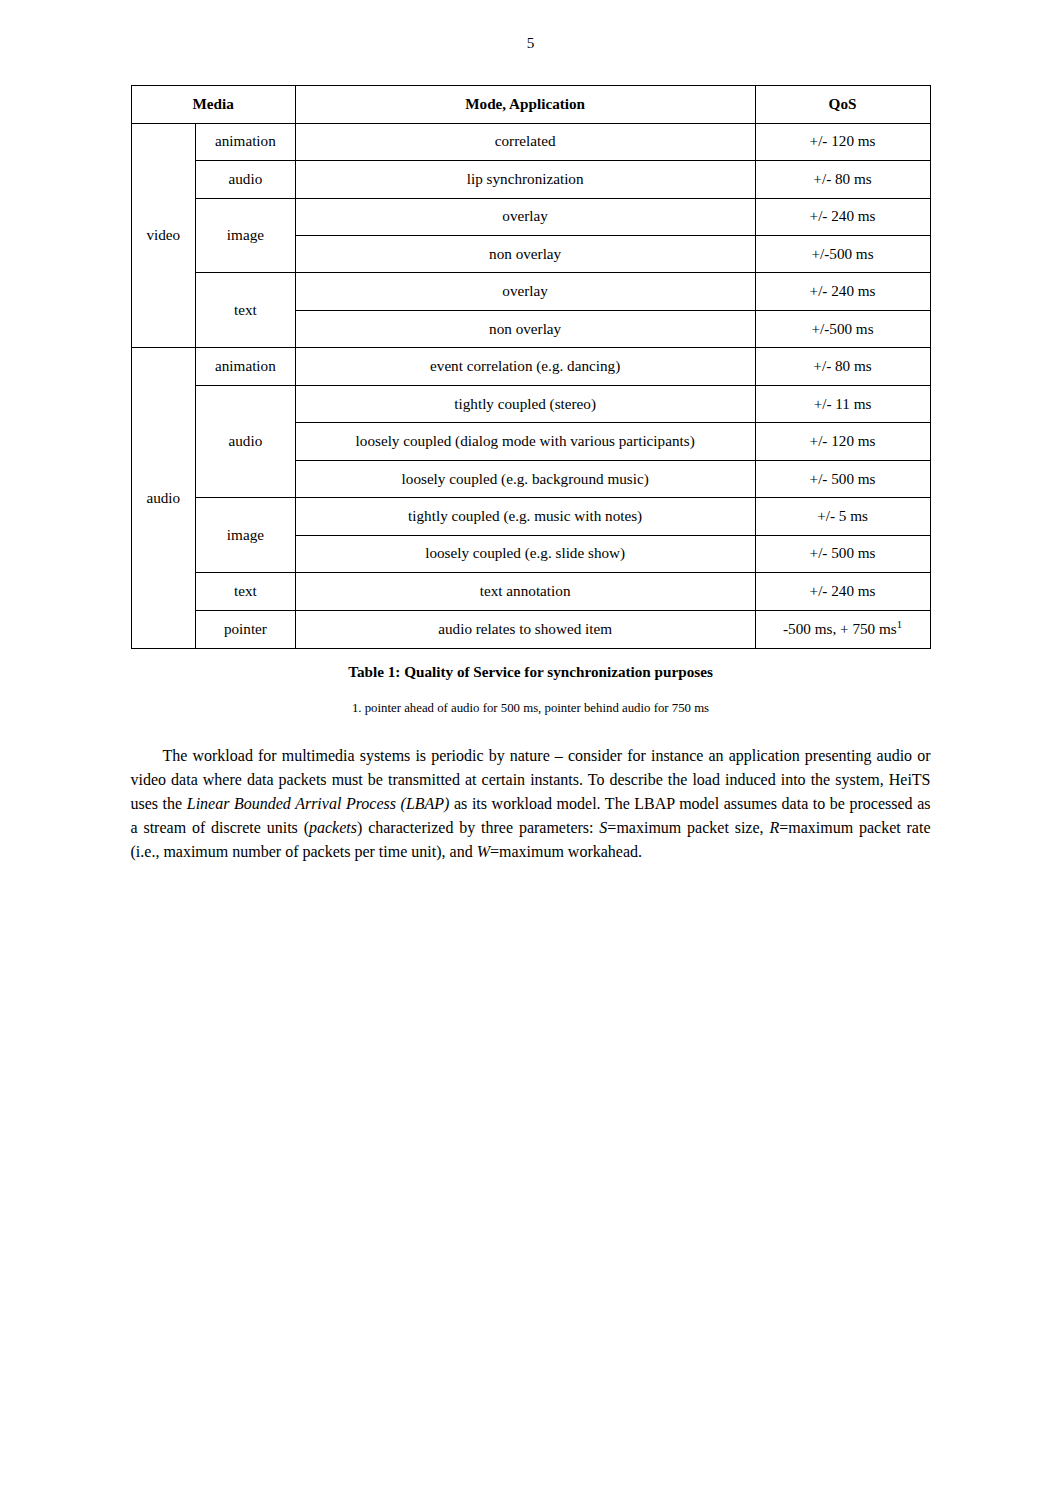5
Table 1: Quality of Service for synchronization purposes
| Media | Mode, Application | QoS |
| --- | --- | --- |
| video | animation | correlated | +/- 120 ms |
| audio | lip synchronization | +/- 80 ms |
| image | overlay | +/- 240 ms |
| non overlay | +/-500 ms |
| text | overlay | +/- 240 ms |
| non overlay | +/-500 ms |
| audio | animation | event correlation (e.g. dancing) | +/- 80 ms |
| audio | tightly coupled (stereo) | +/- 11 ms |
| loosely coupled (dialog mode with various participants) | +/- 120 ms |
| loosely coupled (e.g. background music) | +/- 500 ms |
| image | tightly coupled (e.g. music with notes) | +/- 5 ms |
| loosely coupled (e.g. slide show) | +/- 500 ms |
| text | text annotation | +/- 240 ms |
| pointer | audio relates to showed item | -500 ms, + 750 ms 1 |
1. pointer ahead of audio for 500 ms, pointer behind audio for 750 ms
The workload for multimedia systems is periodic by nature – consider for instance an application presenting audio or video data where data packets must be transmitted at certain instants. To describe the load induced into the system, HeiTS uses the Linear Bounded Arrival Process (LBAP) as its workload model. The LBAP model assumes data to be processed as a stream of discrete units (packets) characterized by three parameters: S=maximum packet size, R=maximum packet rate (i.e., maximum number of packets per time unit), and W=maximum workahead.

++++

__Aim of the exercise__
Using the records above, report each line with the string "pointer".

__Exercise output__
| pointer | audio relates to showed item | -500 ms, + 750 ms 1 |
1. pointer ahead of audio for 500 ms, pointer behind audio for 750 ms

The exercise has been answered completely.